Because it focuses primarily on the US marketplace, RBR-TVBR has generally devoted considerable attention to the Magna forecast, coming for many years from Bob Coen and now from Wieser. He’s looking for total US ad spending to be up 0.2% in 2010, with wide variations by media.

At the top of the heap in his forecast is Internet Search, with revenues expected to rise by 11.7% in 2010, with a CAGR of 10.3% for 2010-2015. While he sees Other Internet/Digital advertising growing by only 4.2% in 2010, growth is expected to pick up for a five year CAGR of 7.1%. Combining the two Internet components, he’s projecting 7.8% growth in 2010 and a CAGR of 8.7% over the next five years.

Television (unlike his predecessor, Wieser doesn’t break out local, national and cable) is projected to be up 5.6% next year, with a CAGR of 2.5% for the next five years balancing out the election and non-election years. Radio (local, network, satellite) is seen as dropping 4.4% in 2010. In fact, Wieser even thinks there will be a fifth straight decline in 2011, of 0.2%, followed by very modest growth for a five-year CAGR of 0.0% – zero, flat, no growth.

Wieser sees Outdoor advertising having another down year, off 0.5% in 2010, then rebounding for a CAGR of 4.4% for 2010-2015.

As you would expect, US newspapers fare the worst in his forecast. They’re expected to see ad revenues decline 9.2% in 2010. That is, however, an improvement from the projected 25.7% drop this year. Over the next five years, Wieser is forecasting newspaper ad revenues to drop every year, producing a negative CAGR of 4.3%.

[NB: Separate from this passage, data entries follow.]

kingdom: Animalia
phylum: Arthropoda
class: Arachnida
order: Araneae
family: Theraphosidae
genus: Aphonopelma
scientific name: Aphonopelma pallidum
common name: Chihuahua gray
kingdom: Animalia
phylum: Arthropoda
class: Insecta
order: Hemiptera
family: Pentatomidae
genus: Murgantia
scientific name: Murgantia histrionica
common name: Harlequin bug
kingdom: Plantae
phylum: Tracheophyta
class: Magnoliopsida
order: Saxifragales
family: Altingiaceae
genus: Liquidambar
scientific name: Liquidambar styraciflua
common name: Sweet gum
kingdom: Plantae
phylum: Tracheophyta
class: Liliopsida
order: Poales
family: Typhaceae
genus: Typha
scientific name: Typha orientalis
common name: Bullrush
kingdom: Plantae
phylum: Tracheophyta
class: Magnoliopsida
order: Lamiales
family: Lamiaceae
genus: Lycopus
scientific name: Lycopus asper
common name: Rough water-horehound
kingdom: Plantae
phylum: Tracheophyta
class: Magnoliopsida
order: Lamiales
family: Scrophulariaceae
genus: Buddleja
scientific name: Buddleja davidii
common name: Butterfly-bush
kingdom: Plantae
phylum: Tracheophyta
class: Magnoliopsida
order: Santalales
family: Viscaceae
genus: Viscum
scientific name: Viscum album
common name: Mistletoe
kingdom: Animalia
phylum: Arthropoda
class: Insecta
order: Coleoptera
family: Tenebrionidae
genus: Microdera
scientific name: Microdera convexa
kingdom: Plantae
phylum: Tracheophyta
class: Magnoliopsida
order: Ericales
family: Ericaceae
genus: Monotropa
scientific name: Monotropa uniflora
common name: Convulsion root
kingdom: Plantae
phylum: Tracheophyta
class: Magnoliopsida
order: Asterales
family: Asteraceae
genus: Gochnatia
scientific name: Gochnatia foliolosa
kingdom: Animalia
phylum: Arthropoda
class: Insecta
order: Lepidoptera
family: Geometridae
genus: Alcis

Magazines are also seen as declining every year for the next half-decade. The forecaster puts the 2010 drop at 2.2% (after falling 18.8% this year), with a five year CAGR of 2.3%.

Ad revenue declines are projected to get worse each year after 2010 for Yellow Pages and other Directory businesses. So, while the 2010 decline is pegged at 5% after a 12.1% drop in 2009, the negative number goes to 15.5% in 2015 for a CAGR over the next five years of minus 8.9%.

Direct Mail is hanging in there. Wieser sees a rebound of 2.1% in 2010 from an 1.3% decline this year. The five-year CAGR is put at 2.3%.

So, his broad view is that US advertising will be up a tiny 0.2% in 2010 after falling 15.3% in 2009. Growth over the 2010-2015 period is expected to be at a CAGR of 1.6%.

The massive “Magna 2010 Global Advertising Forecast” is available for free download from the company’s website.

RBR-TVBR observation: In the past we had several times suggested that Bob Coen was too optimistic about radio revenues when we were hearing other indications from within the industry. Now we’re thinking that Brian Wieser is erring in the opposite direction. Pretty much everyone in the business that we’ve heard from is budgeting for growth – not much growth, but growth for radio revenues in 2010. That goes for the (vastly diminished ranks of) Wall Street analysts who cover the industry as well. To predict not only one, but two more years of decline in radio revenues is certainly not supported by anything we’re hearing.